Ein Mittfünfziger, dunkelgraue Cargohose, Rucksack und Ohrstöpsel, kauft an diesem Junitag gleich 24 Nikotinshots und sechsmal Grüner-Tee-Mix à zehn Milliliter. Der Mann ist auf Hamstertour, hat „schon den Keller voll für drei Jahre“, sagt er. Warum? „Na, weil im Juli die Tabaksteuer kommt. Ist blöd, die Liquids so zu verteuern.“ Der Berliner raucht seit seiner Jugend, ist 2010 auf E-Zigaretten umgestiegen – „die Kippen gingen mir zu sehr auf die Lunge“. 

Steuern für Liquids rauf in vier Stufen

Die Szene für Verdampfer oder Liquids – so nennen Experten die E-Zigaretten – ist in Panik. Grund ist das vor einem Jahr beschlossene Tabaksteuermodernisierungsgesetz, das neben höheren Steuern für die klassische Zigarette erstmals auch eine eigene Abgabe für Verdampfer vorsieht (zusätzlich zur Umsatzsteuer). Zum 1. Juli 2022 tritt die neue Steuer in Kraft und steigt in vier Stufen bis 2026 an. „Ein Zehn-Milliliter-Fläschchen verteuert sich von bisher durchschnittlich 4,95 auf 8,76 Euro“, sagt Dustin Dahlmann vom Bündnis für tabakfreien Genuss und befürchtet: „Das macht unseren Markt kaputt.“

Das Gesetz hatte der damalige Bundesfinanzminister und heutige Bundeskanzler Olaf Scholz (SPD) im Sommer 2021 durchgedrückt – gegen Vorbehalte beim einstigen Bündnispartner Union und gegen den Willen der heutigen Koalitionspartner FDP und Grünen. Die Lage ist also politisch vertrackt, was mögliche Korrekturen schwierig macht. 
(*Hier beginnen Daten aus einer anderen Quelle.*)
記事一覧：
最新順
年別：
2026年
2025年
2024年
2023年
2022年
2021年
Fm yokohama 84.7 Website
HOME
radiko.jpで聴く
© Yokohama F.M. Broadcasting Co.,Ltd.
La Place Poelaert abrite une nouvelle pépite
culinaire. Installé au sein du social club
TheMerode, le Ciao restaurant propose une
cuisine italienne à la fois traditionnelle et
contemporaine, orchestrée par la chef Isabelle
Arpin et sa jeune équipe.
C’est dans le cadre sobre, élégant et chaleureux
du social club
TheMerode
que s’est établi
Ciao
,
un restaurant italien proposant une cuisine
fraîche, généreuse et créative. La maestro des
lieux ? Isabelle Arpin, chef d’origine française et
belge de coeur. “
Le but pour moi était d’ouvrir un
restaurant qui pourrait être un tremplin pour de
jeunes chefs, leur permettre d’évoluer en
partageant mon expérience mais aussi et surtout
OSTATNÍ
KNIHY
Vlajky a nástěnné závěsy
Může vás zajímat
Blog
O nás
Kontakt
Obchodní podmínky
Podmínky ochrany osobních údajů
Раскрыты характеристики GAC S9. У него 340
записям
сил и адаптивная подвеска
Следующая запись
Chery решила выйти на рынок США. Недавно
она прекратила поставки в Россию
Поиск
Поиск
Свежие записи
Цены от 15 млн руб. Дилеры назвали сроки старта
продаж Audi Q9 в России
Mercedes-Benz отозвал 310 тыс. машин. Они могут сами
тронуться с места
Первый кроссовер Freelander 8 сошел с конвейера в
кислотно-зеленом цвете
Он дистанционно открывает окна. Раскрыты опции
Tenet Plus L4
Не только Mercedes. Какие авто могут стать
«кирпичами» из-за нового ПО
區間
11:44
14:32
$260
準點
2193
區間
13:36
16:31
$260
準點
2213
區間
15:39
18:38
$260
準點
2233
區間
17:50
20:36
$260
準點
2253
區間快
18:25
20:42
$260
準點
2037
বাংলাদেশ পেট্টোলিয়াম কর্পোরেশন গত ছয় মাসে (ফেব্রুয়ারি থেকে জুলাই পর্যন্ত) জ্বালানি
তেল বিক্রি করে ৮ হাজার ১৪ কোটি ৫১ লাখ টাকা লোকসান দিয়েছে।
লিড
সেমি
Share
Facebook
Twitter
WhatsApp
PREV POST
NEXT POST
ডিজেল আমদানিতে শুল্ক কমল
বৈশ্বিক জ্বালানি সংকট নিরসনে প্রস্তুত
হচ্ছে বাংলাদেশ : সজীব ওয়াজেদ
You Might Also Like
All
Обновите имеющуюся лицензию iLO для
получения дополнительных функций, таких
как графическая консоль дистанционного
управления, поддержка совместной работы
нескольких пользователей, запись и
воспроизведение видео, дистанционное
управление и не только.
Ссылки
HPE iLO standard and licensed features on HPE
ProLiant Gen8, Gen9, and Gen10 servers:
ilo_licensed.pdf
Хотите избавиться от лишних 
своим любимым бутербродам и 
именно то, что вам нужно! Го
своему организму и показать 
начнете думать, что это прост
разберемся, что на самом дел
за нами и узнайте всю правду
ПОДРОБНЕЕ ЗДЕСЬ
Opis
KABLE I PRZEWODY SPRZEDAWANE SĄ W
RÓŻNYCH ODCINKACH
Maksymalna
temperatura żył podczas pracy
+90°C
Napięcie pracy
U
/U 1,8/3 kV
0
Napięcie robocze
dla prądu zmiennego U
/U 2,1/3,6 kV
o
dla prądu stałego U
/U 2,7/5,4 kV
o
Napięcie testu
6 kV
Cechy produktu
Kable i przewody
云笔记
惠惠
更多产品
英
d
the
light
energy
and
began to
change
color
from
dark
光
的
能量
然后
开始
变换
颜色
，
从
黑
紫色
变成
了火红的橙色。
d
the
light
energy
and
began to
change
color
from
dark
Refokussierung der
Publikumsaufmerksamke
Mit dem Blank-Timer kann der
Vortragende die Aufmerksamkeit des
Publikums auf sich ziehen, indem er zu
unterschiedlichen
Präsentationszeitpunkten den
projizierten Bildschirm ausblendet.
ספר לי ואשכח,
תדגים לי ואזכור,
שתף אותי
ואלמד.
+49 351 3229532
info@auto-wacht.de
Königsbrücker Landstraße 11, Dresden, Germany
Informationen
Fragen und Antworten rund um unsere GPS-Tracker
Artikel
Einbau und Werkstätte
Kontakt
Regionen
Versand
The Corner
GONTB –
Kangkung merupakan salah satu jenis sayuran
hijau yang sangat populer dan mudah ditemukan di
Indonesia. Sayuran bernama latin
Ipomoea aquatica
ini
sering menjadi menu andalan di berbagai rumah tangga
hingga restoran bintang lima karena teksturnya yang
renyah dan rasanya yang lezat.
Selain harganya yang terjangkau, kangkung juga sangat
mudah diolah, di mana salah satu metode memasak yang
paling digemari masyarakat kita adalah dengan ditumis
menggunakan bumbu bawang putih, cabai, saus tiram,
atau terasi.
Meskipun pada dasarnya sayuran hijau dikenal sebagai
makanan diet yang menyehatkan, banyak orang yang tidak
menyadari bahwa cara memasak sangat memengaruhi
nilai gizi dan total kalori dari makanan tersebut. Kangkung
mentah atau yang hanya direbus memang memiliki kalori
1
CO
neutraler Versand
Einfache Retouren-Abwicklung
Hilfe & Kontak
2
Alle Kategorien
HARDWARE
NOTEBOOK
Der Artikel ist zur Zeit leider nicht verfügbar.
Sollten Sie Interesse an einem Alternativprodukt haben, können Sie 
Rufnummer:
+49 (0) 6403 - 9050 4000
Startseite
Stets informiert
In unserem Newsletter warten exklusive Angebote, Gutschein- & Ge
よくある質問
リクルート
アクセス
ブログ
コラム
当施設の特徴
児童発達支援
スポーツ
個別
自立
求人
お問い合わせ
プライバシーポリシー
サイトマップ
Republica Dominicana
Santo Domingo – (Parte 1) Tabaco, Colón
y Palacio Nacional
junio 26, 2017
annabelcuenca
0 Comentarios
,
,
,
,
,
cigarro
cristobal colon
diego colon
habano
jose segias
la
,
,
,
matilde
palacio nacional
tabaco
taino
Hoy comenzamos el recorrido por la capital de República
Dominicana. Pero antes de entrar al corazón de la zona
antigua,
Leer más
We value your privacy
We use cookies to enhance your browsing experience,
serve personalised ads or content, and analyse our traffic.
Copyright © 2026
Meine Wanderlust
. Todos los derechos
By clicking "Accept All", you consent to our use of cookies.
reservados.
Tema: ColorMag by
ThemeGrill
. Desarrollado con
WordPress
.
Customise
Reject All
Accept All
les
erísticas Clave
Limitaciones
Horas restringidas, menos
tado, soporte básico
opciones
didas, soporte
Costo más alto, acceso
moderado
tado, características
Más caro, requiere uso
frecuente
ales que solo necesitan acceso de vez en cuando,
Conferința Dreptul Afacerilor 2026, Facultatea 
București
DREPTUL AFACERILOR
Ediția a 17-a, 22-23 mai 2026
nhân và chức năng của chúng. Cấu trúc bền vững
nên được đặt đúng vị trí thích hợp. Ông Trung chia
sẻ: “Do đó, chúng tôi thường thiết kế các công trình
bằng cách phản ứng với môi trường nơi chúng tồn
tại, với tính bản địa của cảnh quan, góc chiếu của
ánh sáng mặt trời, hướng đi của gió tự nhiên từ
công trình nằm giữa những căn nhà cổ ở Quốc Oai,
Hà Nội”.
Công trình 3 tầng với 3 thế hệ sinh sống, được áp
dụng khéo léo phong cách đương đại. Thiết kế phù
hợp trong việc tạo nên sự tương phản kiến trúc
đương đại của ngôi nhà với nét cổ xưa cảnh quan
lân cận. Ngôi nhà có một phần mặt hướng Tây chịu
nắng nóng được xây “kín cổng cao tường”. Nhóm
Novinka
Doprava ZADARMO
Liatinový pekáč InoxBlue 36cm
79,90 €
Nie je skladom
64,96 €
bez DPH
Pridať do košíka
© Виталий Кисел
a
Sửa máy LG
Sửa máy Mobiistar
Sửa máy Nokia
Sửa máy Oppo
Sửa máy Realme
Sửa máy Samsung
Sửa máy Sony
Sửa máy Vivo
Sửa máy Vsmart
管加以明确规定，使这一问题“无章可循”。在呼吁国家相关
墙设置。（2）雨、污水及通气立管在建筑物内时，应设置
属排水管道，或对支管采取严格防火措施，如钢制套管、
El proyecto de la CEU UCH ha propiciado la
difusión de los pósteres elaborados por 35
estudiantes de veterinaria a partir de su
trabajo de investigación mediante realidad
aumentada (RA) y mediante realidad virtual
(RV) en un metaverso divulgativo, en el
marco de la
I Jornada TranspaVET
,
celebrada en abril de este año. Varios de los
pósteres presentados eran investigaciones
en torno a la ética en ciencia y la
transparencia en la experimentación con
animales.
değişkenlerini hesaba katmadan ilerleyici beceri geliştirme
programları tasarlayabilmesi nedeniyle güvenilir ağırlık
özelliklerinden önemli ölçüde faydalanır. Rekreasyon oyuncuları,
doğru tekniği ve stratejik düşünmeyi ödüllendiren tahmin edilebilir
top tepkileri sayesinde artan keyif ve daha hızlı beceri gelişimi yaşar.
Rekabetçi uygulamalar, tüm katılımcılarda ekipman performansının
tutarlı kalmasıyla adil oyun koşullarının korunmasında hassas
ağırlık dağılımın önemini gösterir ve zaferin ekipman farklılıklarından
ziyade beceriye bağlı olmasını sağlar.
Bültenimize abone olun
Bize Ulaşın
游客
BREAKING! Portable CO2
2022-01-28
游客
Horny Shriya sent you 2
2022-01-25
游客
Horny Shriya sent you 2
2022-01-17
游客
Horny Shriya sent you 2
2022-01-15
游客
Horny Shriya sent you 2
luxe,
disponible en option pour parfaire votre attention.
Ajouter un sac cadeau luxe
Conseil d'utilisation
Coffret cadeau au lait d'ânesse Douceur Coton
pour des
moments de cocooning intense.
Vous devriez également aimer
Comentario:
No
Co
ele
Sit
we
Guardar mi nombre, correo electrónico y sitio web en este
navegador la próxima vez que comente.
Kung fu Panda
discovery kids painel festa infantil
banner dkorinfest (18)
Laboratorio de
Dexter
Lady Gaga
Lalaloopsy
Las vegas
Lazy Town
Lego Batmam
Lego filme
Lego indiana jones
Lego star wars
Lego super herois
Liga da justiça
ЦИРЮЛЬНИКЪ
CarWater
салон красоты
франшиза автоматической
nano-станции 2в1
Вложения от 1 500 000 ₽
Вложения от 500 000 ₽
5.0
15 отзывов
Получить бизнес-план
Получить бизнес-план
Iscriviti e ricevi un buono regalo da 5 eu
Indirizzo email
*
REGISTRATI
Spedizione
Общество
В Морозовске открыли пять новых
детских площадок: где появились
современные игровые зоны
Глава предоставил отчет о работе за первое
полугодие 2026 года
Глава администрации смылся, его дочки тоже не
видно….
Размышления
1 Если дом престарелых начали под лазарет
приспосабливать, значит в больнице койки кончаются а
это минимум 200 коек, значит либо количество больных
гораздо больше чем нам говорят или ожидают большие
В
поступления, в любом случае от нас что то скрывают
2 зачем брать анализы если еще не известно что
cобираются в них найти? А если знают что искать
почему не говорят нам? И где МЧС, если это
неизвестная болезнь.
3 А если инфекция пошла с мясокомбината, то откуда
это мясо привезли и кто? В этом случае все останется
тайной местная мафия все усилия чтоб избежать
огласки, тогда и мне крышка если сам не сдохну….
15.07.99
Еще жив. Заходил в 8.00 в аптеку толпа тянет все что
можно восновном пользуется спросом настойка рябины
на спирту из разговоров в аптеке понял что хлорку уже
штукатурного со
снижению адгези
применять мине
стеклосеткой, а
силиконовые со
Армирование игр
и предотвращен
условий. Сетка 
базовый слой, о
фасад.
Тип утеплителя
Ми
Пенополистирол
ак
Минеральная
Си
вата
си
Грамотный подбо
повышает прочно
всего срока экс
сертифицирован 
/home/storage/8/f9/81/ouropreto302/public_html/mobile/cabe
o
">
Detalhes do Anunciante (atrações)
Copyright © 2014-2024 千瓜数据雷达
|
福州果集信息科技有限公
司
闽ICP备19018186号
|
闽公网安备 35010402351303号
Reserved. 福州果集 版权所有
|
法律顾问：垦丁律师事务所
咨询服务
Der neue Finanzminister Christian Lindner (FDP) ist für Änderungen zumindest offen, auch wenn er an dieser Stelle sicherlich keinen Koalitionskrach riskieren würde. „Die Regelungen des Tabaksteuergesetzes werden kontinuierlich evaluiert“, teilt ein Sprecher auf Anfrage mit. Und: „Es erfolgt eine fortlaufende Beobachtung des Tabakwarenmarktes, einschließlich des Marktes für neuartige Produkte.“

Kann die Legalisierung von Cannabis ein Ausweg sein?

Liberale und Grüne suchen nun nach Wegen, Scholz und seine Sozialdemokraten schonend zu einer Korrektur zu bewegen. Die geplante Legalisierung von Cannabis könnte ein Anlass sein, sagt Till Mansmann. Der Oberpfälzer ist in der FDP-Fraktion zuständiger Berichterstatter. „Wenn die Haschisch-Geschichte kommt“, so Mansmann, „wäre das ein Anlass für eine Harm-Reduction-Strategie.“ Will sagen: Zigaretten, Verdampfer und demnächst wohl auch Cannabis sollten nach dem Grad ihrer Gesundheitsgefährdung besteuert werden – E-Zigaretten dann eher weniger stark. Das sieht der grüne Berichterstatter Sascha Müller ähnlich. Für seinen Geschmack ist die Besteuerung der Liquids aus zwei Gründen „etwas zu hoch angesetzt“. Erstens sei die E-Zigarette erwiesenermaßen weniger schädlich als die klassische Tabakzigarette. Zweitens führe eine hohe Liquid-Steuer schnell zu Ausweichbewegungen. 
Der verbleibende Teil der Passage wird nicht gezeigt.